A major U.S. bank is being fined over sloppy mortgage documentation practices and no, it’s not Wells Fargo.
The Federal Reserve announced Friday that it fined CitiGroup $8.6 million over the “deficient execution and notarization of certain mortgage-related affidavits” by its subsidiary CitiFinancial.
The issue stems from Citi’s exit from the mortgage servicing business back in 2017.
In a release, the Fed alleges that January 2015 through August 2015, Citi mishandled mortgage and notarization documents.
Here, from the consent order, is what Citi is alleged to have done:
Mortgage-related affidavits were executed by CitiFinancial employees making assertions regarding the ownership of the mortgage note (“Lost Note Affidavits”) in which the affiant represented that the assertions in the affidavit were based on personal knowledge or based on a review by the affiant of the relevant books and records, when, in certain cases, the signer was not in a position to have personal knowledge or review the relevant books and records; and Lost Note Affidavits were not properly notarized as they were not signed or affirmed in the presence of a notary.
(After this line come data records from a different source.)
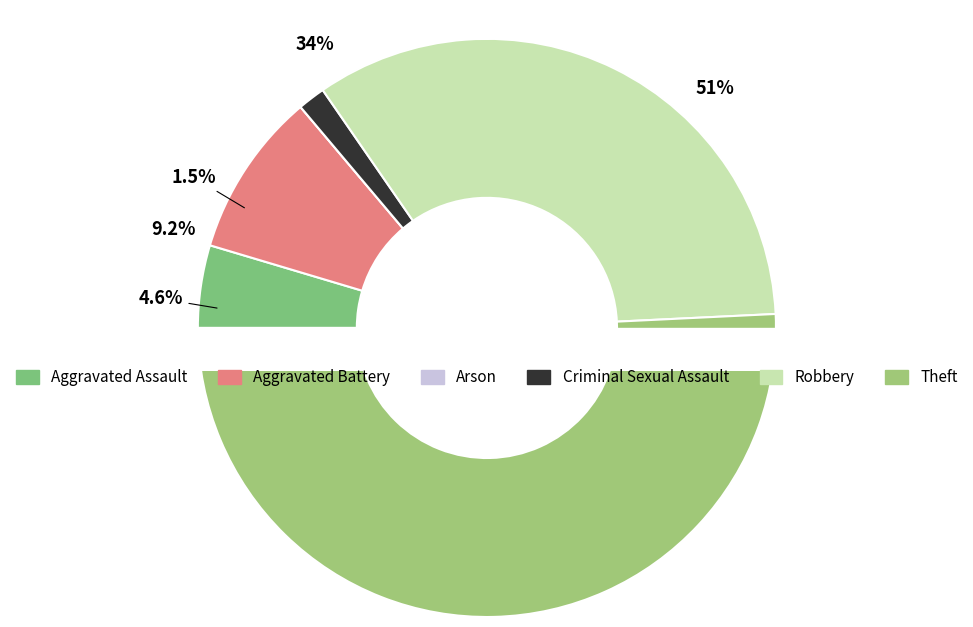

To the nearest percent, what percentage of the pie is Criminal Sexual Assault?

2%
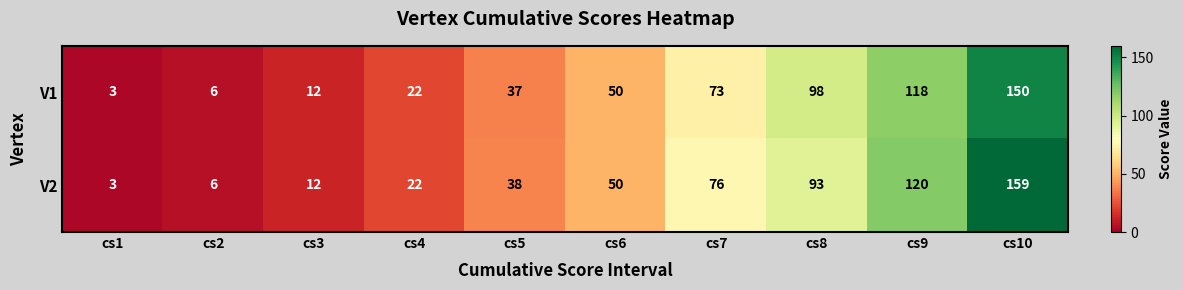

List the series in order of their overall mean, highest first.

V2, V1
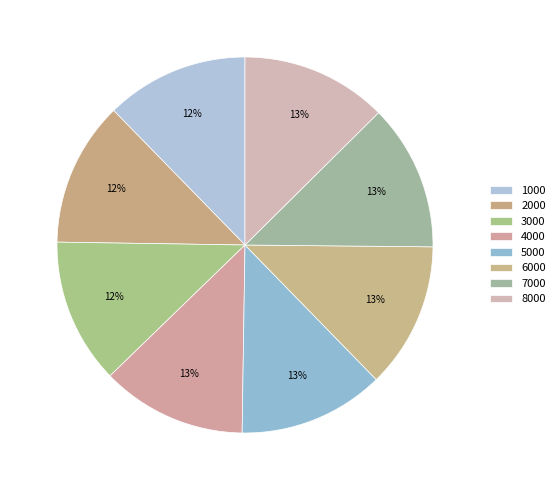

Which category has the biggest portion of the pie?

7000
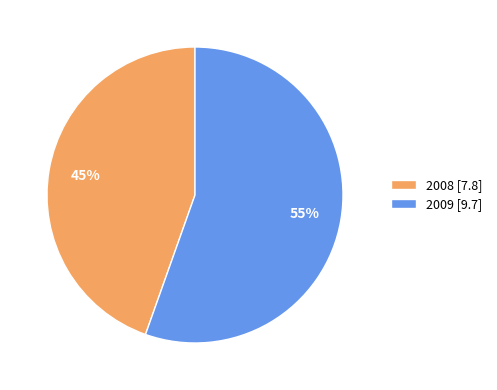

To the nearest percent, what percentage of the pie is 2009?

55%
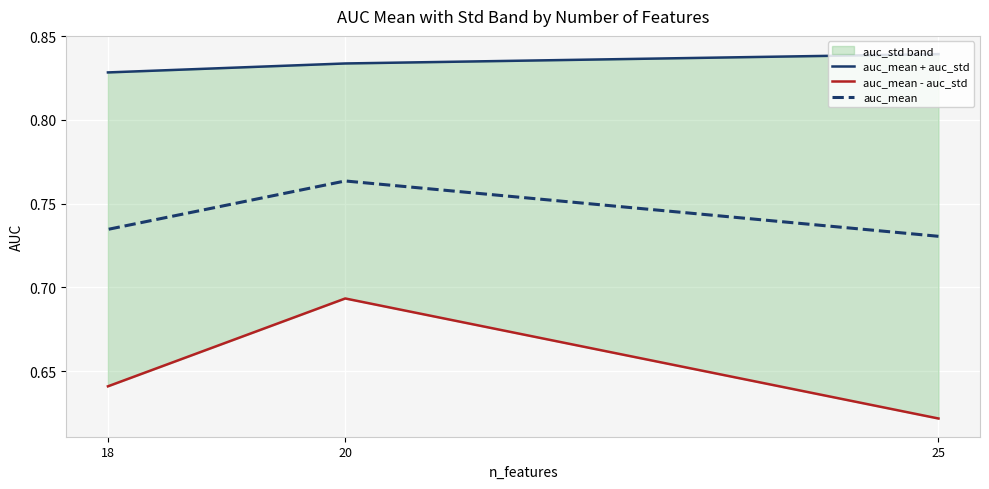

The value of auc_mean - auc_std at 18 is 0.9. True or false?

False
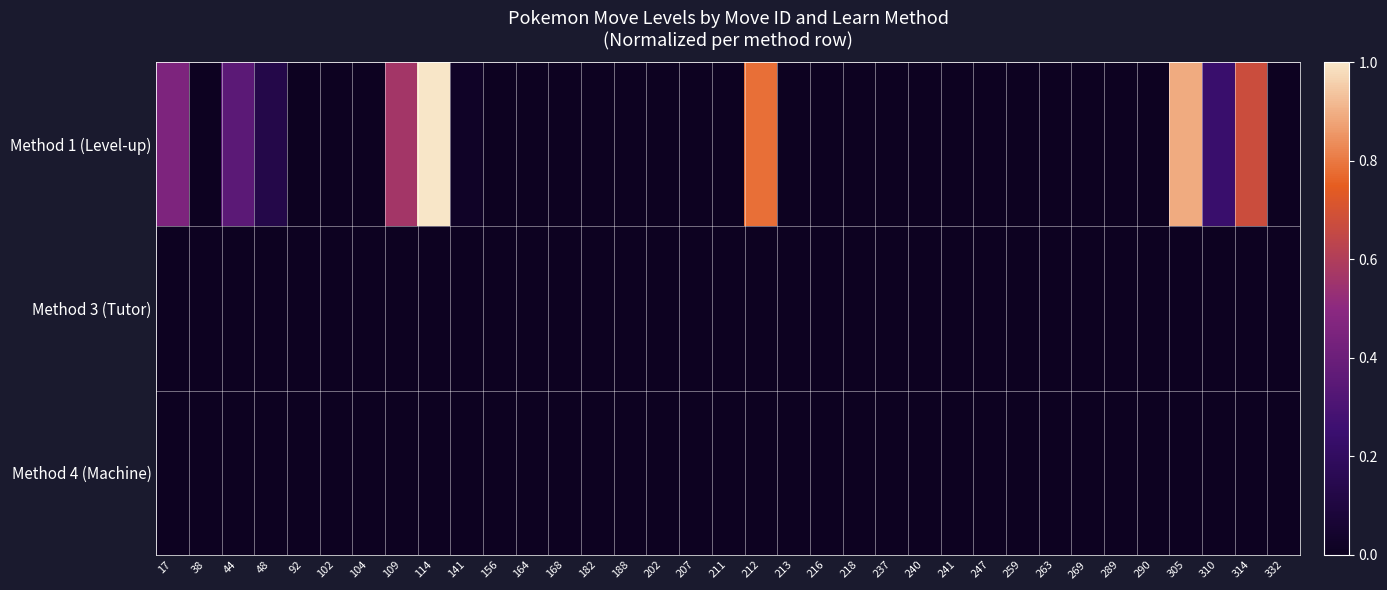

Reading left to right, what are all the values shown in this chart?

row_0: 0.5	0.0	0.3	0.1	0.0	0.0	0.0	0.6	1.0	0.0	0.0	0.0	0.0	0.0	0.0	0.0	0.0	0.0	0.8	0.0	0.0	0.0	0.0	0.0	0.0	0.0	0.0	0.0	0.0	0.0	0.0	0.9	0.2	0.7	0.0
row_1: 0.0	0.0	0.0	0.0	0.0	0.0	0.0	0.0	0.0	0.0	0.0	0.0	0.0	0.0	0.0	0.0	0.0	0.0	0.0	0.0	0.0	0.0	0.0	0.0	0.0	0.0	0.0	0.0	0.0	0.0	0.0	0.0	0.0	0.0	0.0
row_2: 0.0	0.0	0.0	0.0	0.0	0.0	0.0	0.0	0.0	0.0	0.0	0.0	0.0	0.0	0.0	0.0	0.0	0.0	0.0	0.0	0.0	0.0	0.0	0.0	0.0	0.0	0.0	0.0	0.0	0.0	0.0	0.0	0.0	0.0	0.0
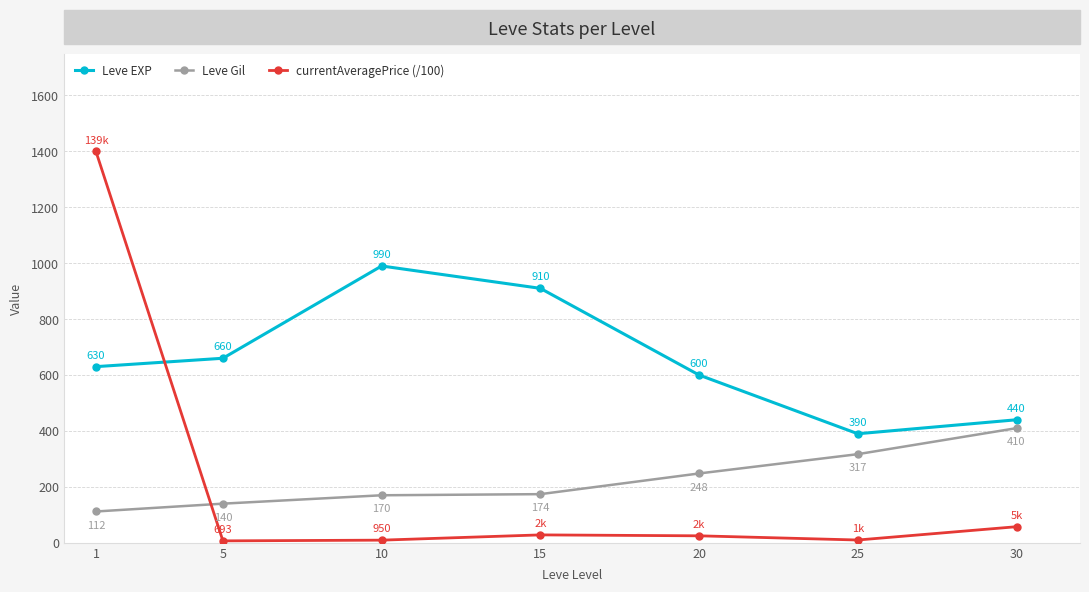

What is the value of the Leve EXP point at the 6th from the left?

390.0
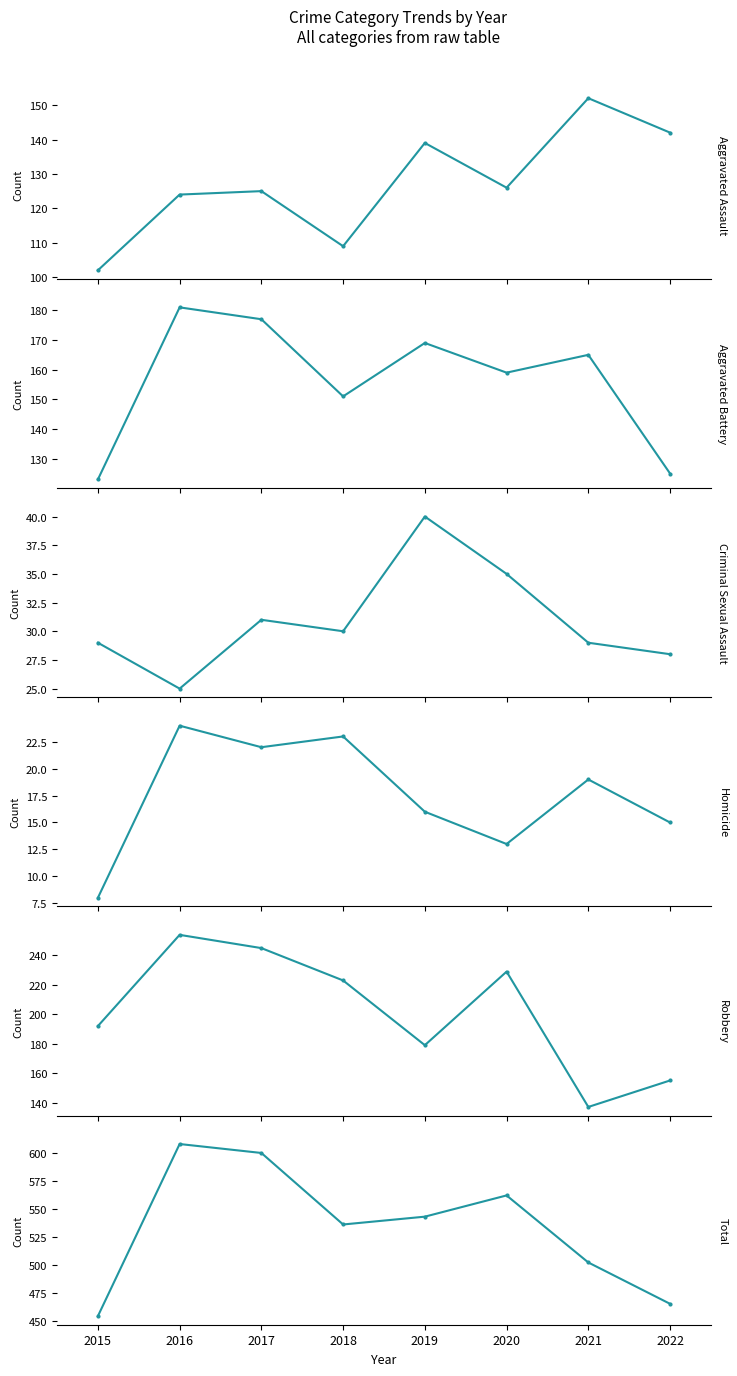

True or false: Total and Robbery intersect in this chart.

False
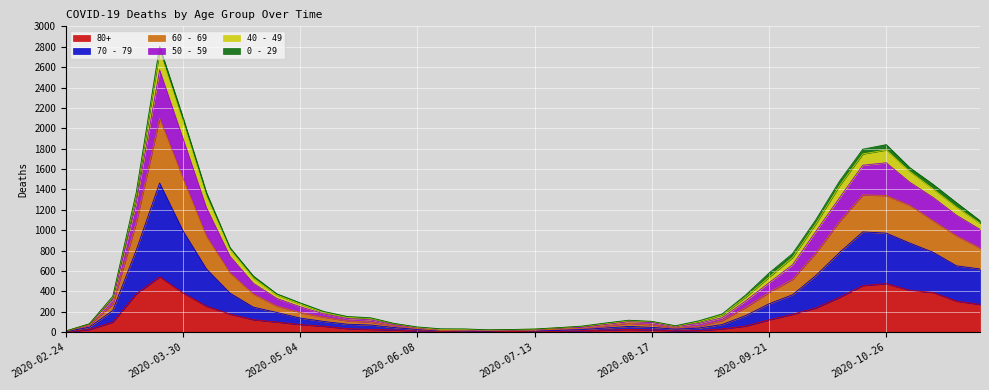

How many interior local valleys does the 60 - 69 series have?

2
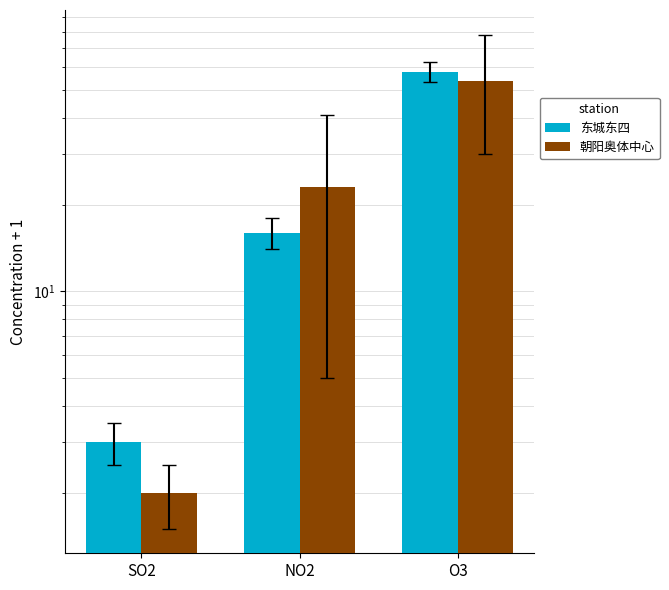

What are all the series names shown in the legend?

东城东四, 朝阳奥体中心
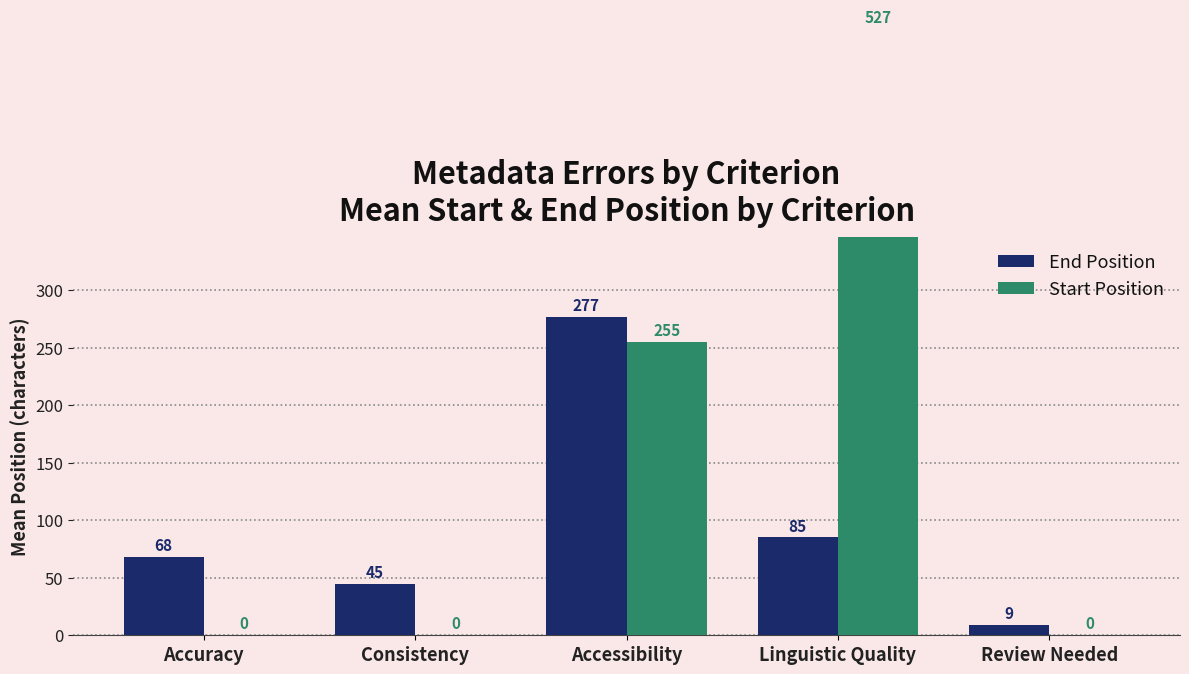

What is the total value across all series at Review Needed?

9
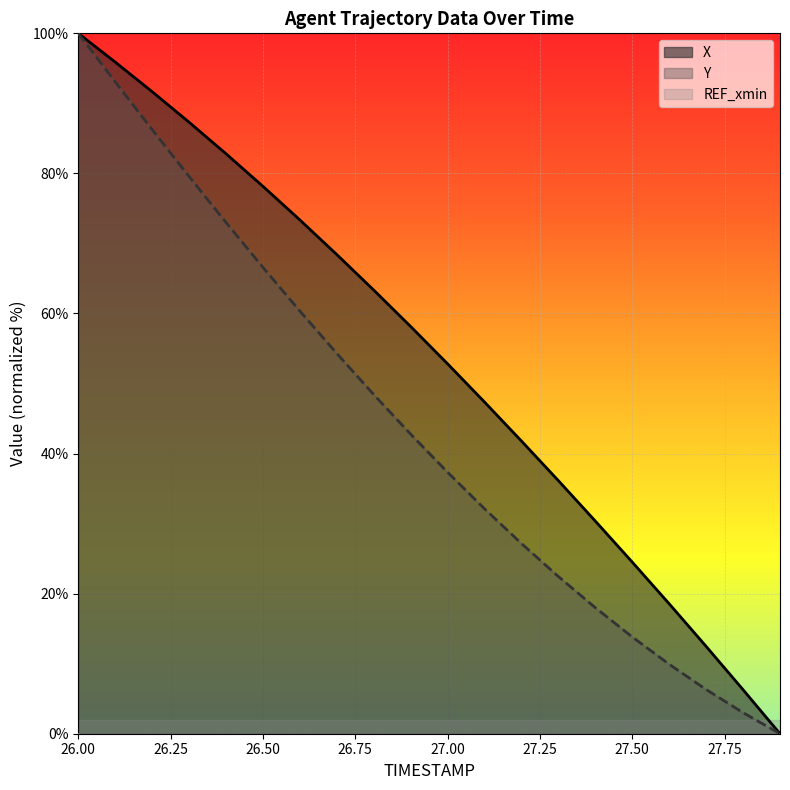

True or false: Y and X intersect in this chart.

False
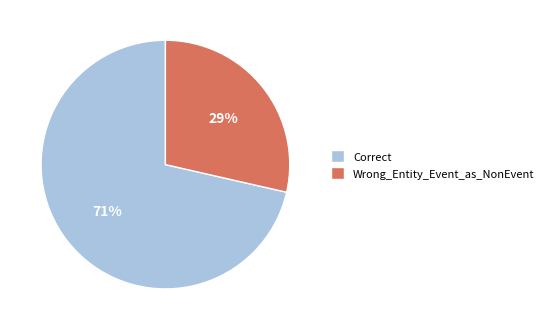

Count the number of slices in the pie.

2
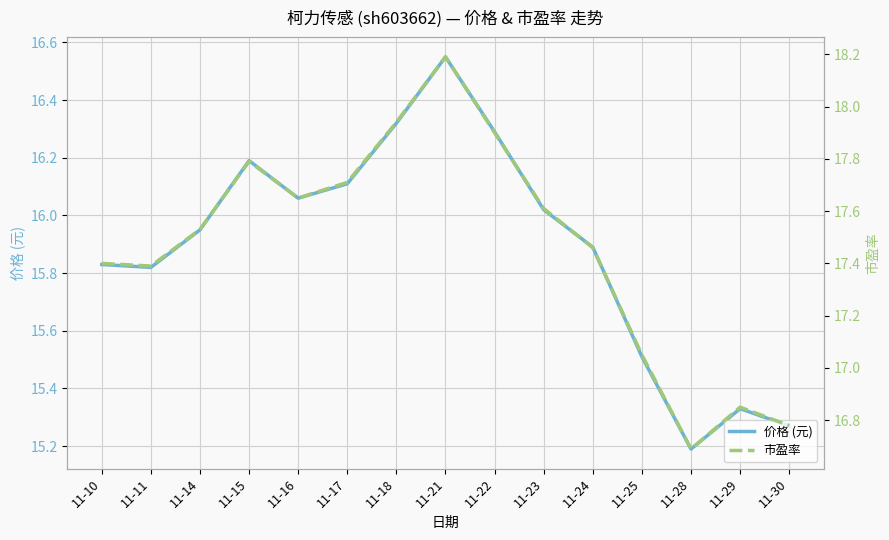

At which category is the sum across all series the highest?

11-21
In layman’s terms, CitiFinancial employees were signing legal mortgage-related documents without knowing the contents of said paperwork.
Does this sound familiar? Well it should, this type of activity led to the “robo-signing” issue that plagued the foreclosure crisis.
The consent order notes that CitiFinancial states that the Lost Note Affidavits that may have been impacted by the conduct described in the order were replaced by CitiFinancial with properly executed and notarized affidavits before being used to make assertions regarding the ownership of lost mortgage notes.
Citi also states, in the consent order that it has taken steps to address the deficiencies that were the cause of the fine, as well as replaced the affidavits that were potentially impacted with properly executed and notarized affidavits.
Notably, while bank employees were practicing “unsafe” or “unsound” banking practices, the bank was under a 2011 consent order from the Federal Reserve.
This order was put in place to ensure the bank took specific steps to address deficiencies related to mortgage servicing.
Nevertheless, the company corrected its mistakes by replacing, where necessary, the affidavits potentially impacted by erroneous handling and successfully exited the servicing business in 2017.
In January of last year, CitiMortgage announced an agreement to a servicing rights deal with New Residential Investment and Nationstar Mortgage that aimed to transfer the servicing rights for approximately 780,000 mortgages away from CitiMortgage.
In addition to selling the mortgage servicing rights on approximately $97 billion in unpaid principal balance to New Residential, Citi entered a separate subservicing agreement with Cenlar to end its mortgage servicing business.
The Fed also announced it terminated the enforcement action from 2011, as the company has since shown considerable improvement.
HousingWire contacted Citi for comment and this article will be updated should it respond.